The great need of the church today and in all ages is servant leaders who follow the servanthood example of the Lord Jesus. Pray for such leaders to be called and prepared, and for those who are in leadership responsibilities to take up their responsibilities as servant leaders. And pray for a resurgence of servanthood leadership in the body of Christ, by the call and the Spirit of Jesus Christ. And if you are a leader, or you are seeking leadership out of a sense of God’s call, serve faithfully and conscientiously. Live the life of servanthood that God vindicates by giving a place of leadership, blessing and vindication while in leadership.
And if you have indulged in spiritual rivalry and tyranny, and have thus walked out of close fellowship with God, even, perhaps, while telling yourself all the time that you were following what you thought God wanted, walk away from that path with all your might. And take the way back to walking closely with Jesus out of these sins of rivalry and tyranny into humility and servanthood. Take the path back to closeness through confession to God and to man of the sins you have committed in your pride, arrogance and rivalry, and attempts to control, manipulate another person in tyranny and not in servanthood love after the example of Jesus Christ. Make that confession in private and in person if possible, or on the phone or in letter,with no excuses, no claims of having good intentions all the time you were attempting to dominate and tyrannize another person into your will – your hot pursuit of what was not the will of God in the life of another person. There is no quick and easy path back to close fellowship with Christ out of what may be years and, for some people, decades of spiritual rivalry and tyranny. Don’t expect instant and complete restoration of the relationships that have been abused and broken on that path but rather live out that attitude of repentance in humility of Christ, and let him provide the healing and reconciliation as you demonstrate deeds that demonstrate true repentance and truly trustworthy character.

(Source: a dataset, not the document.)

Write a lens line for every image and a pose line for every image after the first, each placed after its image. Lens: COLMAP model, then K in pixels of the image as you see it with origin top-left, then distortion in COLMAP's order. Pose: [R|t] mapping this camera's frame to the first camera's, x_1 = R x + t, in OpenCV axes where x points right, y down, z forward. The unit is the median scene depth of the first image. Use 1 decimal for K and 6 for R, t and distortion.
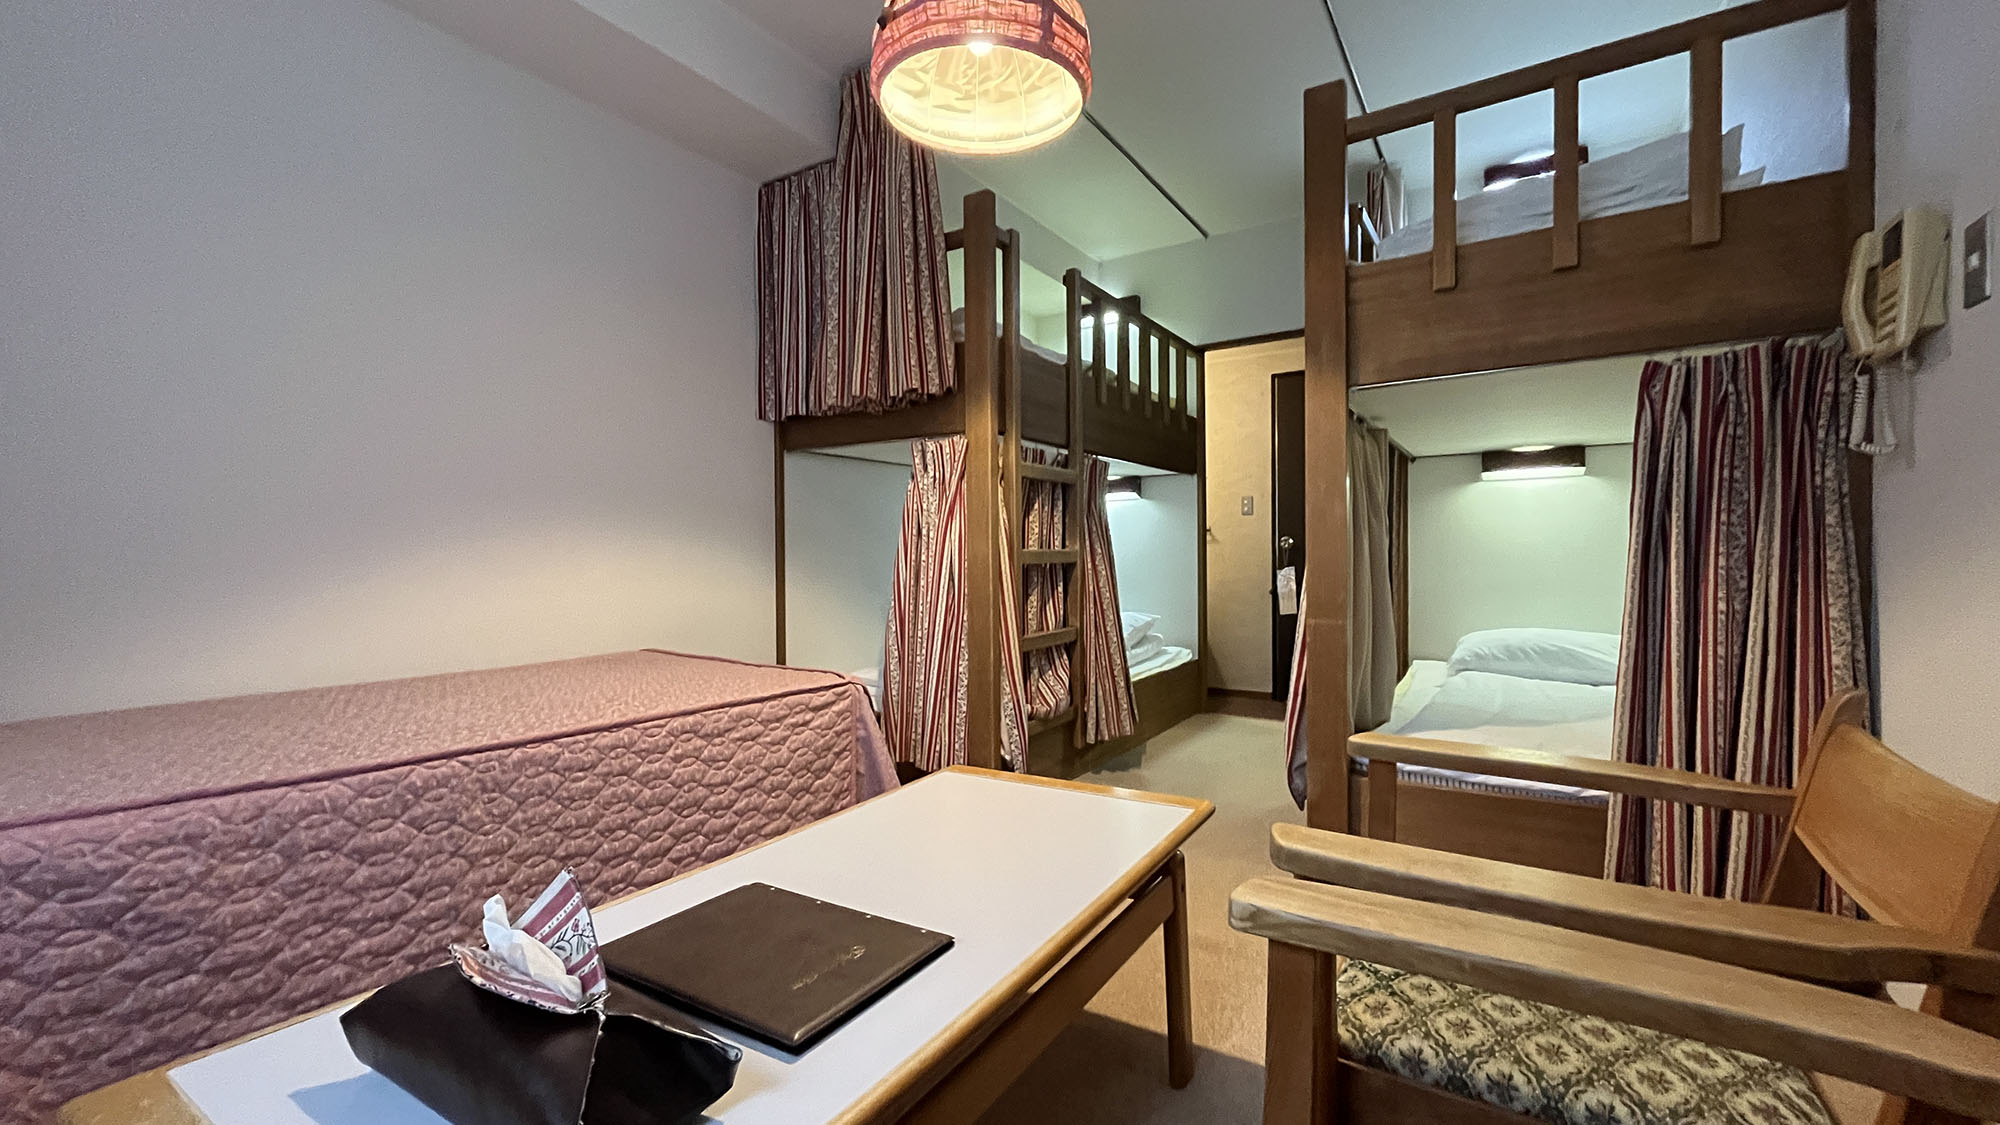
lens RADIAL K [[802.6, 0, 1003.3], [0, 802.6, 568.2], [0, 0, 1]] dist [-0.000014, 0.000161]
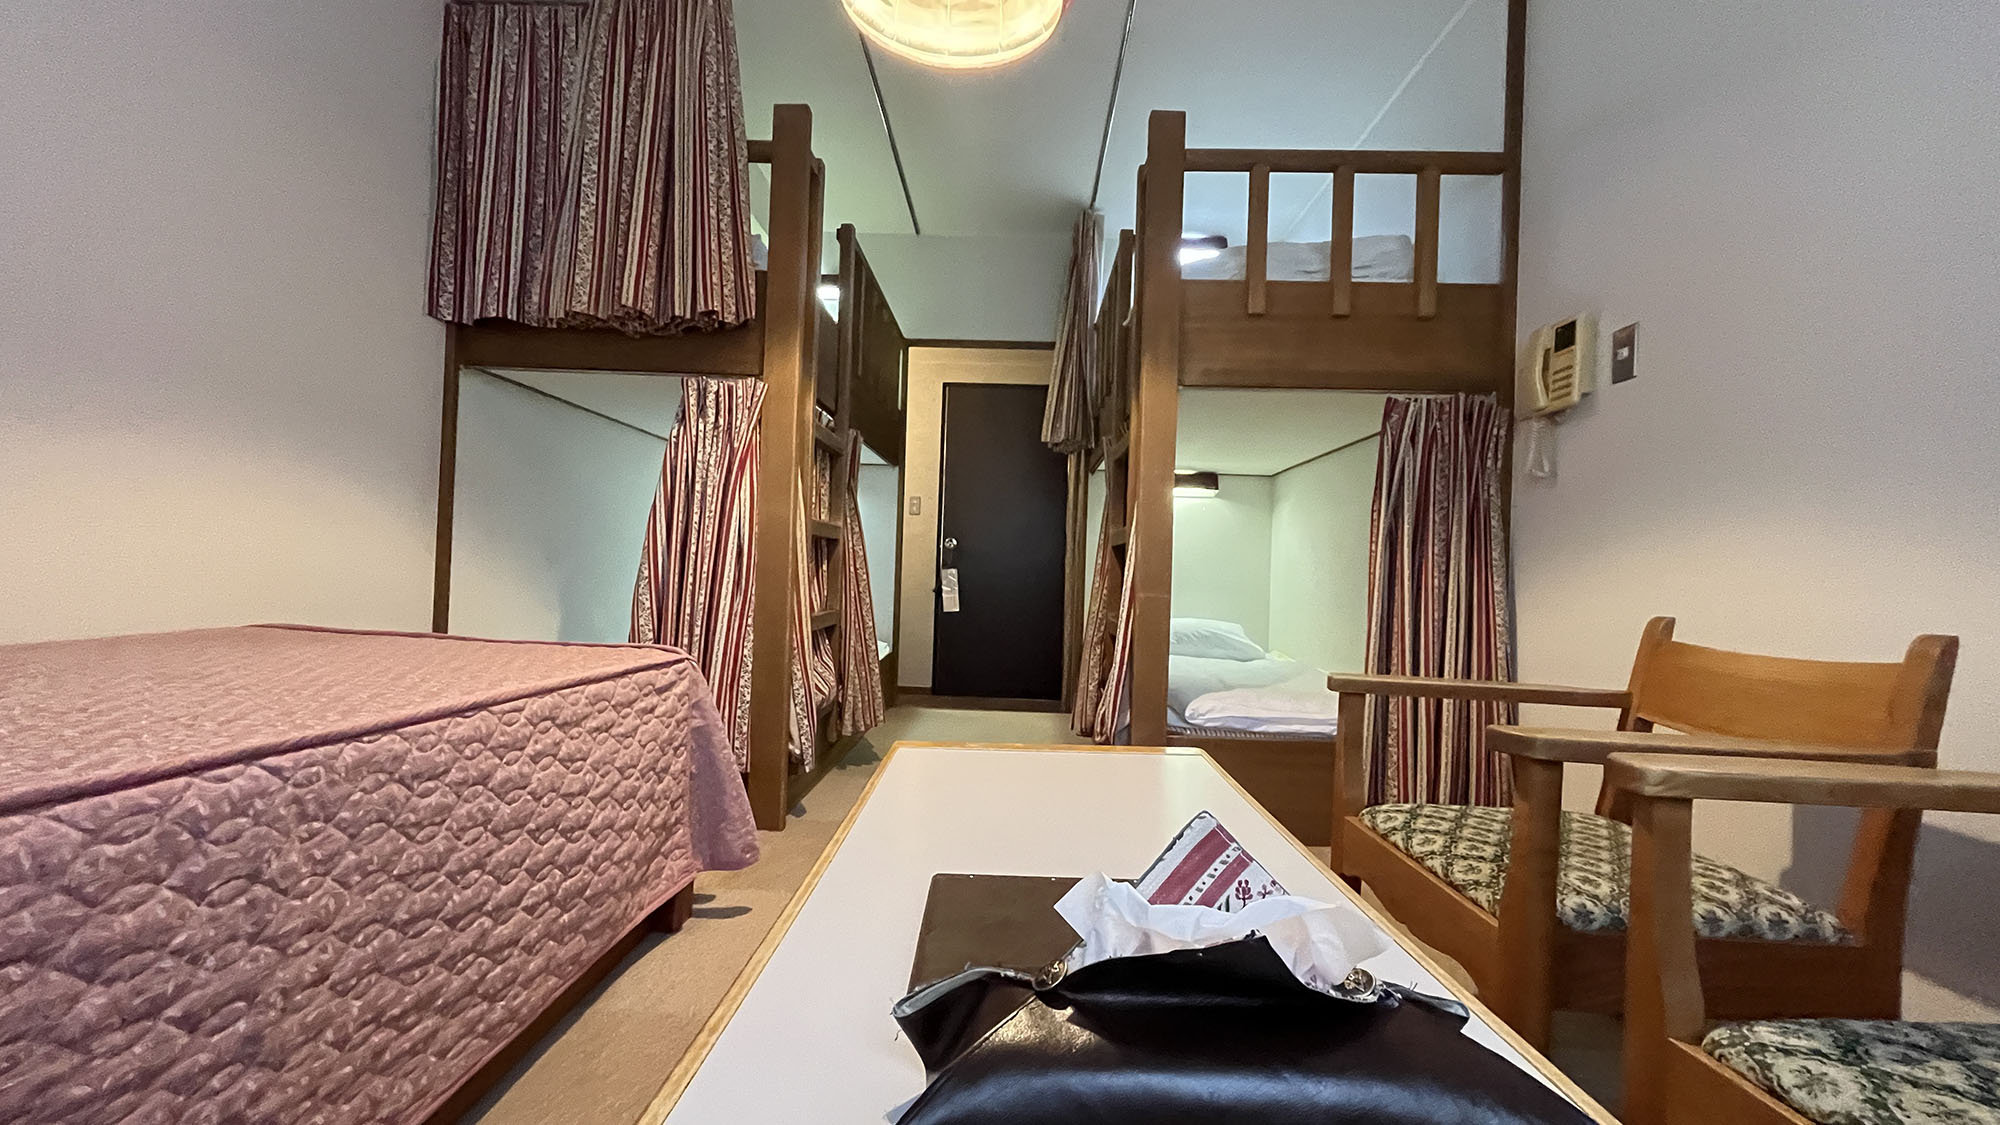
lens RADIAL K [[802.6, 0, 1003.3], [0, 802.6, 568.2], [0, 0, 1]] dist [-0.000014, 0.000161]
pose [[0.852515, 0.042944, 0.520935, -0.460108], [-0.034308, 0.999067, -0.026215, 0.087522], [-0.521575, 0.004476, 0.853194, 0.231507]]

For there to be servant leaders, then, the church must also recognize the call, guidance, protection and loving care of God behind his leaders. This calls for doing them no harm in the path of leadership, and even more giving them proper respect as the messengers of God called by God. Avoid the malicious gossip and unloving criticism and undue complaining when they don’t do what you think that they should have done or what you would have done in their situation; that’s wrong toward any brother or sister in Christ as well. But rather forgive, forbear, accept and love them anyway, and receive blessing from their strengths and the blessings they have received from God, and be as merciful toward their shortcomings as you would expect to receive as if you were in the same situation. And pay special attention to make sure that they receive proper financial support for themselves and their families, as servant leaders, since God honors those who follow his Word and who honor his messengers.